4. After considering pleadings of both side, we hold that the issue is covered in favour of the assessee by the decision of Hon'ble jurisdictional High Court wherein the question involved was answered by the Hon'ble High Court as under :

"2.1 Whether learned ITAT/CIT (A) erred in deleting the penalty of Rs.18,00,000/- imposed by the Assessing Officer under section 271D of the Income Tax Act, 1961?
2.2 Whether ITAT was correct in law in holding that the share application money received in cash is not violation of section 269S attracting penalty under section 271D of the Income Tax Act, 1961?
2.3 Whether the decision of the Hon'ble Jharkhand High Court in the case of M/s Bhalotia Engineering Works Pvt.
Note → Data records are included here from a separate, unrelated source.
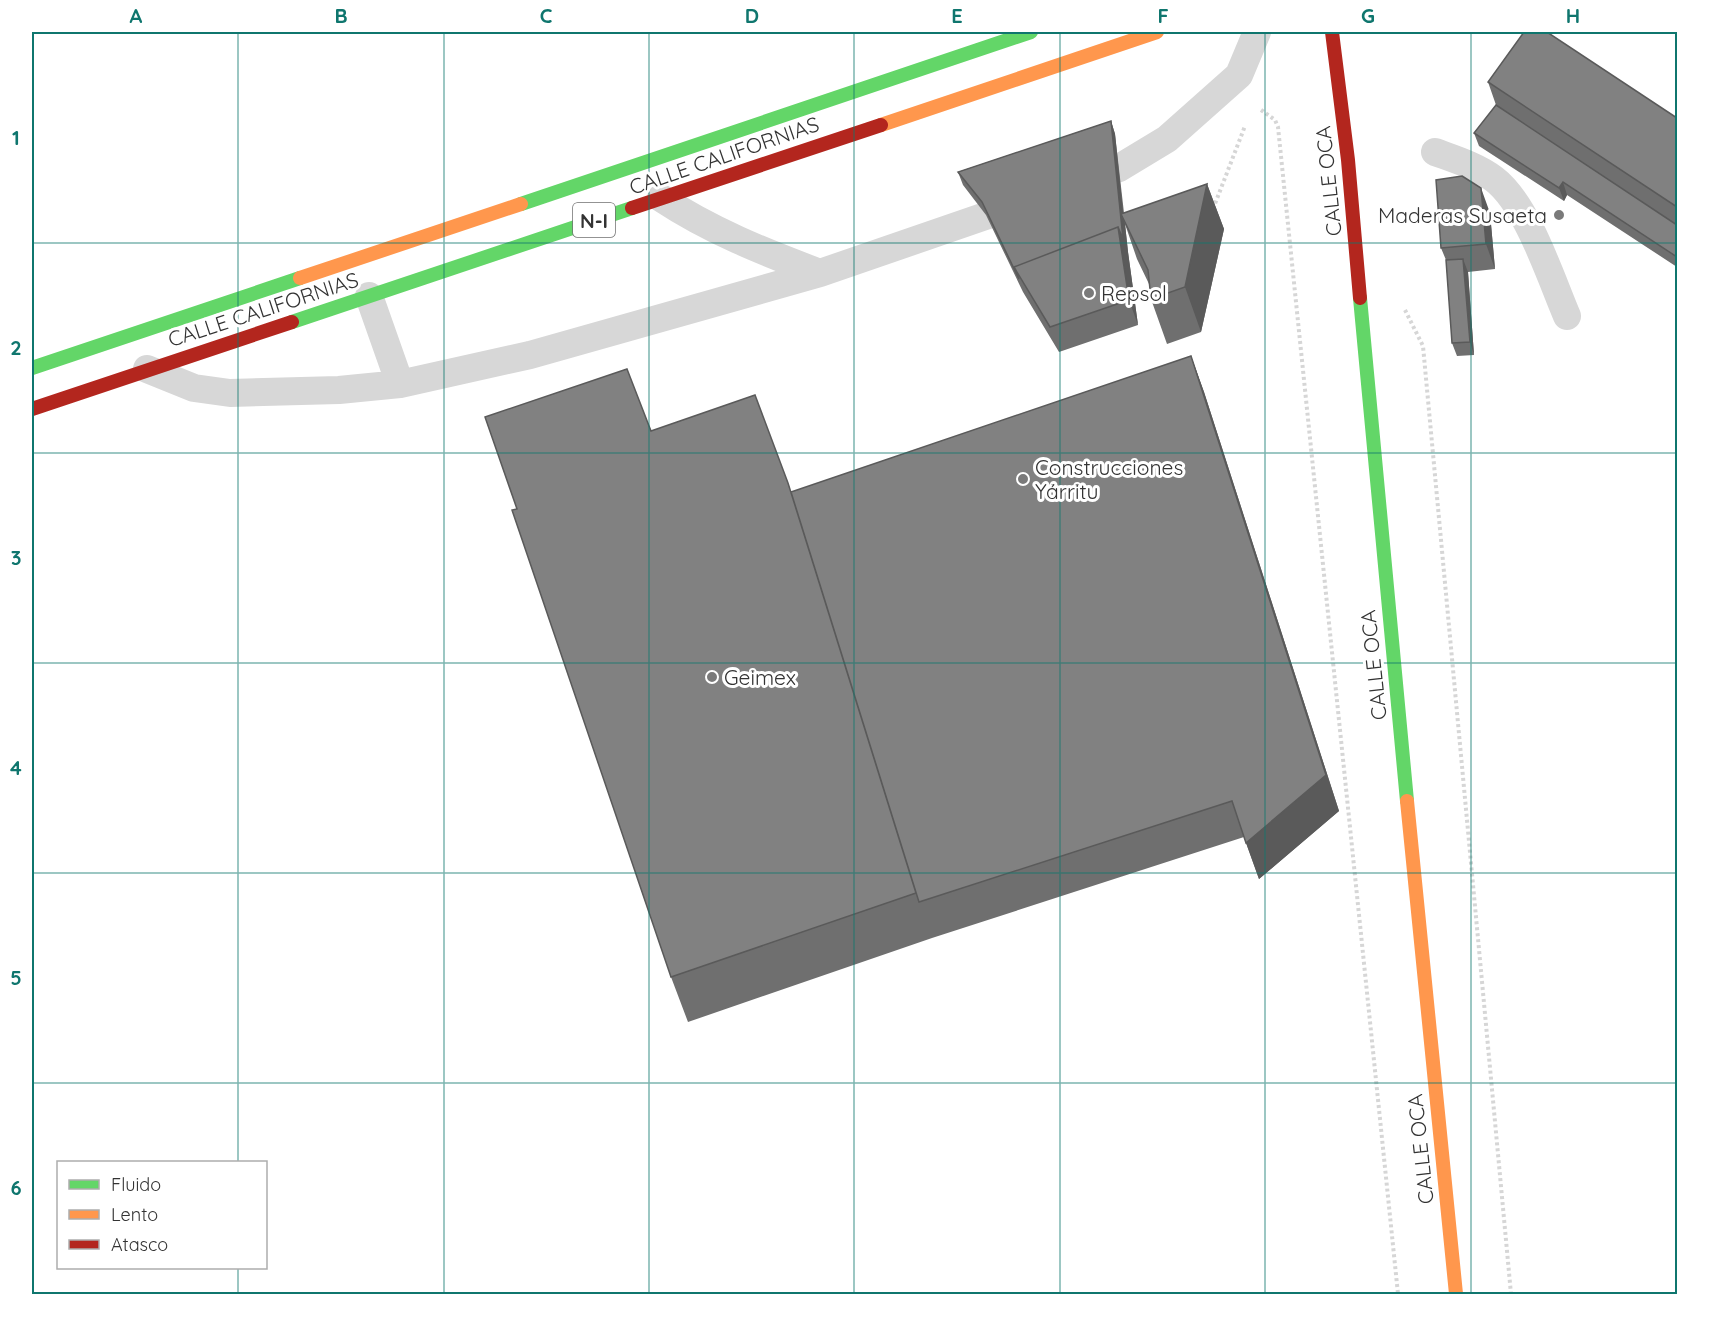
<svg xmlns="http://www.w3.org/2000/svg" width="1709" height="1326" font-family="Quicksand,sans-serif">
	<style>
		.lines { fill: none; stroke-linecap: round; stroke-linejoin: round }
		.path { stroke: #d6d6d6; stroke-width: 4; stroke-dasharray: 3 3; stroke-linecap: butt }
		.lane { stroke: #d7d7d7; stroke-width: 28 }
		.fast { stroke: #63d668; stroke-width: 14 }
		.slow { stroke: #ff974d; stroke-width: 14 }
		.jam { stroke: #b3261e; stroke-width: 14 }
		.wall { fill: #6f6f6f }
		.shaded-wall { fill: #5a5a5a }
		.building { fill: #818181; stroke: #5a5a5a; stroke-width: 1.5 }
		.grid { fill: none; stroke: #0f766e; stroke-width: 1.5; stroke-opacity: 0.55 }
		.poi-dot { fill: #7a7a7a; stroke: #fff; stroke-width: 2 }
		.labels { text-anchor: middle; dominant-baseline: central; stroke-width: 6; stroke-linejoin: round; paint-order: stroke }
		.shield { fill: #fff; stroke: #707070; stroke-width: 1.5 }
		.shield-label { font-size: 20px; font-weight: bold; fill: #333 }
		.street-label { font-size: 21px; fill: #333; stroke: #fff }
		.poi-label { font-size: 21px; fill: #333; stroke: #fff; text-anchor: start }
		.neatline { fill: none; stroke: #0f766e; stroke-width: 2 }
		.grid-label { font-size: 20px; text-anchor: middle; font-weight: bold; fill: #0f766e }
	</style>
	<rect width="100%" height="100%" fill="#fff"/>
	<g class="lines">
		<path class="path" d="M 1261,110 L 1275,120 L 1278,127 L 1398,1294
			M 1213,209 L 1245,126
			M 1405,310 L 1423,346 L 1511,1294"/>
		<path class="lane" d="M 1435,152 C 1454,159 1477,166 1494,179 C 1527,204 1550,276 1567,316
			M 1083,181 L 1119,168 L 1167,139 L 1239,75 L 1257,32
			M 661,198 C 711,231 764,252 820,273
			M 369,296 L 400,384
			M 147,369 L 194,388 L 230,393 L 339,390 L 400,384 L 530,355 L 820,273 L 1023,203"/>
		<path class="fast" d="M 521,204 L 1031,32
			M 1360,298 L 1407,801
			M 292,322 L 632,208
			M 32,368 L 300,278"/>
		<path class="slow" d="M 881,125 L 1157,32
			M 300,278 L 521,204
			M 1407,801 L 1456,1294"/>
		<path class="jam" d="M 1332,32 L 1348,160 L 1360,298
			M 632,208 L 881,125
			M 32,409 L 292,322"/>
	</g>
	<path class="wall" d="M 1488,82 L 1677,118 L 1677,267 L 1567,195 L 1564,201 L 1479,146 L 1474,133 L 1496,105 Z
		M 1111,121 L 1115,134 L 1124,213 L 1207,184 L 1224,229 L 1201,332 L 1167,344 L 1151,299 L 1149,284 L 1137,259 L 1125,224 L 1128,252 L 1138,325 L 1059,352 L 1023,292 L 986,215 L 963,185 L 958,172 Z
		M 1490,213 L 1495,269 L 1468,272 L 1474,355 L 1457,356 L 1452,343 L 1446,260 L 1441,248 Z
		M 1191,356 L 1204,392 L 1339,811 L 1259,879 L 1244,837 L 932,938 L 688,1022 L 671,977 L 517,509 L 651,431 L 791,493 Z"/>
	<path class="shaded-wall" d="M 1111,121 L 1115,134 L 1124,221 L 1121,214 L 1125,224 L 1128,252 L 1138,325 L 1129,300 L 1118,227 Z
		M 1563,182 L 1567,195 L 1564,201 L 1559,188 Z
		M 1207,184 L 1224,229 L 1201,332 L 1185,287 Z
		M 1481,188 L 1490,213 L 1495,269 L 1486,244 Z
		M 1463,259 L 1468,272 L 1474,355 L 1470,342 Z
		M 1191,356 L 1204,392 L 1339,811 L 1259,879 L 1246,843 Z"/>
	<path class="building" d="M 1524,32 L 1547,32 L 1677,118 L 1677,207 L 1488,82 Z
		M 1496,105 L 1677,225 L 1677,257 L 1563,182 L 1559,188 L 1474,133 Z
		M 1111,121 L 1123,239 L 1118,227 L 1014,267 L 1019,279 L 982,202 L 958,172 Z
		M 1462,176 L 1481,188 L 1486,244 L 1441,248 L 1436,180 Z
		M 1207,184 L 1185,287 L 1151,299 L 1148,270 L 1121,214 Z
		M 1118,227 L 1129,300 L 1050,327 L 1014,267 Z
		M 1463,259 L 1470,342 L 1452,343 L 1446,260 Z
		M 1191,356 L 1326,775 L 1246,843 L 1232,801 L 919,902 L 791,492 Z
		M 627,369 L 651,431 L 755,395 L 788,483 L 916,893 L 671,977 L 512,510 L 517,509 L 485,417 Z"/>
	<path class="grid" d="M 238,32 L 238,1162M 444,32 L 444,1294M 649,32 L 649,1294M 854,32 L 854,1294M 1060,32 L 1060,1294M 1265,32 L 1265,1294M 1471,32 L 1471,1294M 32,243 L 1678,243M 32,453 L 1678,453M 32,663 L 1678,663M 32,873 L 1678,873M 32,1083 L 1678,1083M 238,1268 L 238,1294"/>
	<g class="poi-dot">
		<circle cx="1559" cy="215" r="6"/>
		<circle cx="1089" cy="293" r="6"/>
		<circle cx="1023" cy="479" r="6"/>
		<circle cx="712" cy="677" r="6"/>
	</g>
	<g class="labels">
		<rect class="shield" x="573" y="203" width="42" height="34" rx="4.5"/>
		<g class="shield-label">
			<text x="594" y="220">N-I</text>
		</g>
		<g class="street-label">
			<text transform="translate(724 155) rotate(-19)">CALLE CALIFORNIAS</text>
			<text transform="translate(1328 181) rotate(-96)">CALLE OCA</text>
			<text transform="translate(263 309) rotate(-18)">CALLE CALIFORNIAS</text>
			<text transform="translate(1373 665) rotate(-96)">CALLE OCA</text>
			<text transform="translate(1420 1149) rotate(-96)">CALLE OCA</text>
		</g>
		<g class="poi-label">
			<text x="1547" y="215" text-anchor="end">Maderas Susaeta</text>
			<text x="1101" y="293">Repsol</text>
			<text x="1035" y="467">Construcciones<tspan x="1035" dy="24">Yárritu</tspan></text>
			<text x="724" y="677">Geimex</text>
		</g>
	</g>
	<rect width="1709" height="1326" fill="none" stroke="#ffffff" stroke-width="66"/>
	<rect x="57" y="1161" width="210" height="108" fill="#ffffff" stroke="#adadad" stroke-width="1.5"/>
	<rect x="69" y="1180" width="30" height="9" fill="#63d668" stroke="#adadad" stroke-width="1.5"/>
	<text x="111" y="1191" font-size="18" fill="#333333">Fluido</text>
	<rect x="69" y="1210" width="30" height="9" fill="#ff974d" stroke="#adadad" stroke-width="1.5"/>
	<text x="111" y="1221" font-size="18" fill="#333333">Lento</text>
	<rect x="69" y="1240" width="30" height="9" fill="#b3261e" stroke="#adadad" stroke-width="1.5"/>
	<text x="111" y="1251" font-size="18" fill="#333333">Atasco</text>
	<rect x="33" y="33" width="1643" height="1260" class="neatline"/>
	<g class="grid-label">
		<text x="136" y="23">A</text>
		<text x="341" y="23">B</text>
		<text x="546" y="23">C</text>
		<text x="752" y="23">D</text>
		<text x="957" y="23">E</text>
		<text x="1163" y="23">F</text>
		<text x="1368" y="23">G</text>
		<text x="1573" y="23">H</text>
		<text x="16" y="145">1</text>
		<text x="16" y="355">2</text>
		<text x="16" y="565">3</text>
		<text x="16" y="775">4</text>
		<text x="16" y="985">5</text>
		<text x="16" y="1195">6</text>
	</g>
</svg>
Ltd. reported at 275 ITR 399 is not applicable in the present case."

The Hon'ble jurisdictional High Court has decided the issue by holding as under :-

"8. On a careful consideration of the matter, we find that the AO has relied on the judgment of the Jharkhand High Court (supra) and referred the issue of levying penalty to the Additional CIT. He did not examine whether the share application monies can be treated as "loan" or "deposit" within the meaning of Section 269SS. The Additional CIT has merely endorsed the view of the AO in passing the penalty order. The CIT(A) has found as a fact that the shares were subsequently allotted to the applicant-companies as shown by the form filed before the Registrar of Companies. Neither the AO nor the Additional CIT has taken the trouble to examine this aspect while imposing the penalty. They have merely relied on the judgment of the Jharkhand High Court (supra). The reliance on this judgment appears to us to be misplaced. In Baidya Nath Plastic Industries (P) Ltd. and Ors vs 6 ITA No.724/Del./2012 K.L. Anand (1998) 230 ITR 522, a learned Single Judge of this court pointed out that the distinction between a loan and a deposit is that in the case of the former it is ordinarily the duty of the debtor to seek out the creditor and to repay the money according to the agreement while in the case of a deposit it is generally the duty of the depositor to go to the banker or to the depositee, as the case may be, and make a demand for it. This judgment was approvingly cited by a Division Bench of this court in Director of Income Tax (Exemption) vs ACME Educational Society (2010) 326 ITR 146 (Del). In this decision, it was held that a loan grants temporary use of money, or temporary accommodation, and that the essence of a deposit is that there must be a liability to return it to the party by whom or on whose behalf it has been made, on fulfillment of certain conditions. If these tests are applied to the facts of the case before us, it may be seen that the receipt of share application monies from the three private limited companies for allotment of shares in the assessee-company cannot be treated as receipt of loan or deposit. In any case, the Tribunal has rightly noticed the cleavage of judicial opinion on the point and held that in that situation there was reasonable cause u/S.273B, applying the judgment of the Supreme Court in Vegetable Products (supra)."

Considering these, we sustain the order of the CIT (A) and dismiss the revenue's appeal.

5. In the result, the appeal of the revenue is dismissed.

Order pronounced in open court on this 24th day of January, 2013.

                 Sd/-                                            sd/-
          (I.C. SUDHIR)                                    (B.C. MEENA)
        JUDICIAL MEMBER                                ACCOUNTANT MEMBER

Dated the 24th day of January, 2013
TS
Copy forwarded to:
     1.Appellant
     2.Respondent
     3.CIT
     4.CIT(A)-VII, New Delhi.
     5.CIT(ITAT), New Delhi.
                                                                        AR, ITAT
                                                                       NEW DELHI.